▸ **SELECTED EXCERPT**

Enhancing the immune system through nutrients and immunostimulants is important in improving host defense capabilities in shrimp. Probiotics also play an effective role in improving defense capabilities. Immune-enhancing nutrients that have been identified in shrimp are vitamin C, ω-3 fatty acids, phosphotidyl choline and astaxanthin. Other nutrients with potential immune-enhancing properties are nucleotides, vitamin E and selenium. Compounds that stimulate immune response in shrimp are mainly derived from the cell walls of single cell organisms. Lipopolysaccharides and glucans have been found to be effective against bacterial infections, although the effect of glucans has not been consistent. Peptidoglycan and fucoidan have been found to be effective against viral infections, but studies on these molecules are limited. Furthermore, they may not be cost-effective. Mannan oligosaccharides that have been found to be effective in improving health status of other animal species need to be investigated in shrimp. Dietary delivery of some probiotic bacteria and yeasts increases resistance of shrimp to bacterial infections.

Although a much better understanding of shrimp diseases, the immune system and the effects of nutrients, immunostimulants and probiotics has been achieved in the past five years, there is much more to learn. At the fundamental level, there is a strong need to develop predictable indices of immune response and a standardized disease challenge protocol. It will make interpreting results of independent studies on effects of a given nutrient or product more reliable. At the application level, there is an array of needs ranging from empirical testing of products to optimizing application (doseresponse, application protocols, etc.). There is also a need to test nutrients, molecules and microbes that have not been investigated adequately in the past. Antioxidants, nucleotides, mannan oligosaccharides, yeasts and antiviral bacteria deserve the most attention in the future._



Hope this helps in a better understanding of shrimps! 

Kudos to lifelong learning!  :Grin:

----------


## Spid

Nice article. Thanks for sharing.

----------


## skratikans

I enjoyed the article..glad you shared it!

----------


## d2sign

Very interesting article, thanks for sharing.
So I think those immune system improve products designed for shrimp are contain _vitamin C, ω-3 fatty acids, phosphotidyl choline_ and _astaxanthin._
But Mosura Shrimp Tonic areconsists of twenty amino acids, not any of the above mention.. Confuse.

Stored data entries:
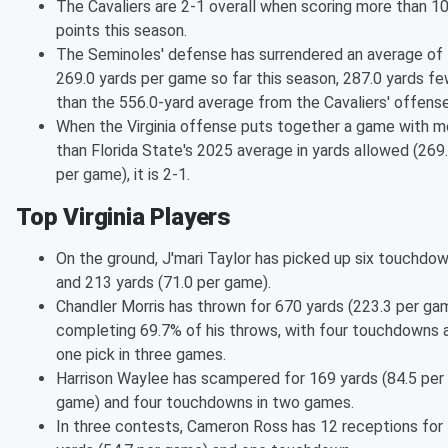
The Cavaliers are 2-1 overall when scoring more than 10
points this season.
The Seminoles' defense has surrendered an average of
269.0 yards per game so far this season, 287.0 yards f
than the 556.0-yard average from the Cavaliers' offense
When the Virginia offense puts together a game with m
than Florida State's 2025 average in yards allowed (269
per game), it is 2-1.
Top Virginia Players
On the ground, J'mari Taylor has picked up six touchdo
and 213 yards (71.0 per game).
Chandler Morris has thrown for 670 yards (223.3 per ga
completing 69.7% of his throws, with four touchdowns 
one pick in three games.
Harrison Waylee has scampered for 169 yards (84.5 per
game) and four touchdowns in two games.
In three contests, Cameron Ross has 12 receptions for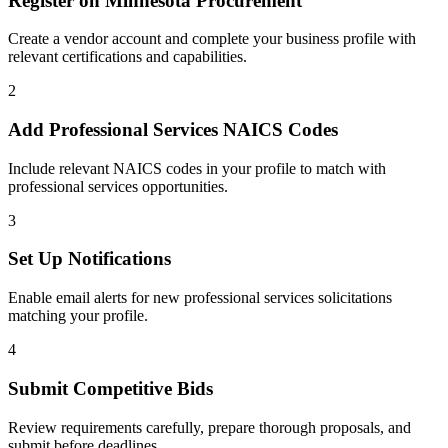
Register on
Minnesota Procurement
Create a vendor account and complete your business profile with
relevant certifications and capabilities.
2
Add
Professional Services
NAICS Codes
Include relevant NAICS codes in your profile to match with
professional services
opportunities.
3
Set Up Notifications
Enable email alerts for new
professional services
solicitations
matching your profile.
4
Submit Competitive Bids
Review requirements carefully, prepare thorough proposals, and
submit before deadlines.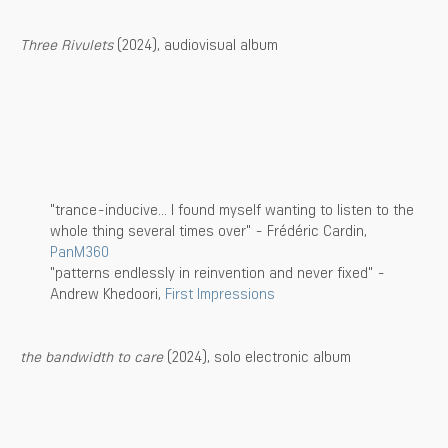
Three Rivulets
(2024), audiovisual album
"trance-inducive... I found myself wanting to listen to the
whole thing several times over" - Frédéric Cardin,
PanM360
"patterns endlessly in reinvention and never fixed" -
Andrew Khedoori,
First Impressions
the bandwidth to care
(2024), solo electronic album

==

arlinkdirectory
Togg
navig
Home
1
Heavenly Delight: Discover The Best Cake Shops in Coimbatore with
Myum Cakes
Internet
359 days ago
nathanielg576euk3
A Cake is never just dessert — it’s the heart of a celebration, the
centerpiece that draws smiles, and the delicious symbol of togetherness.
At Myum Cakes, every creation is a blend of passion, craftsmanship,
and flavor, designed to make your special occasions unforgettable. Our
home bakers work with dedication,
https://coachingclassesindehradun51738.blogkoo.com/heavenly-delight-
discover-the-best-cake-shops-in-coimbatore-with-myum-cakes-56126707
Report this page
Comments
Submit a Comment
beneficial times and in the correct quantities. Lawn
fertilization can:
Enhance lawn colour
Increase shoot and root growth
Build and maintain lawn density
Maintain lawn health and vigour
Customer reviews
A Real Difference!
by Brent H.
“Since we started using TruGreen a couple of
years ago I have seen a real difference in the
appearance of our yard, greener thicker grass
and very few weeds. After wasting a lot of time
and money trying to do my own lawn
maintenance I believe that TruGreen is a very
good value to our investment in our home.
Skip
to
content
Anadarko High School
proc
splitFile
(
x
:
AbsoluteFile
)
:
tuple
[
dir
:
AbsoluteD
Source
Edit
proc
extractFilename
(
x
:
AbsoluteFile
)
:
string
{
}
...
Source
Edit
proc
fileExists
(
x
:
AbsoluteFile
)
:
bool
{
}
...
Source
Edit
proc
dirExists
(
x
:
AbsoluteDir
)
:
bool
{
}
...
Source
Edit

▸ **WORK INSTRUCTIONS**
A. In the shrimp immunity thread, which nutrients does the first post name as immune-enhancing nutrients that have been identified in shrimp? List all of them.
B. Carry on the forum thread about the shrimp immune system, starting after its final post.

▸ **WRITTEN ANSWERS**
A. Vitamin C, ω-3 fatty acids, phosphotidyl choline, and astaxanthin.

B.
----------


## fattyman

Don't confused, if you read carefully, the above article says:
_Although a much better understanding of shrimp diseases, the immune system and the effects of nutrients, immunostimulants and probiotics has been achieved in the past five years, there is much more to learn._ 

Mosura Bioplus helps control pathogenic bacteria outbreaks by competitive exclusion, it is a probiotics product like what the article mentions
Mosura Shrimp Tonics is a synthetic immunoglobulin with amino acidic that is immunstimulant
Mosura CRS food has stablized vitamin C, fatty acid, and astaxanthin are nutrients

These 3 products cover the factors of nutrients, immunostimulants and probiotics exactly like what the article says.

----------


## nasty12

Thanks Marle on the find of great article!
and fattyman for the great summary. Now I know keeping shrimps are not easy, we are actually using high tech shrimp farming method.

----------


## marle

> Don't confused, if you read carefully, the above article says:
> _Although a much better understanding of shrimp diseases, the immune system and the effects of nutrients, immunostimulants and probiotics has been achieved in the past five years, there is much more to learn._ 
> 
> Mosura Bioplus helps control pathogenic bacteria outbreaks by competitive exclusion, it is a probiotics product like what the article mentions
> Mosura Shrimp Tonics is a synthetic immunoglobulin with amino acidic that is immunstimulant
> Mosura CRS food has stablized vitamin C, fatty acid, and astaxanthin are nutrients
> 
> These 3 products cover the factors of nutrients, immunostimulants and probiotics exactly like what the article says.


hi fattyman,

may i know where do you get your in depth source of the ingredients inside Mosura products?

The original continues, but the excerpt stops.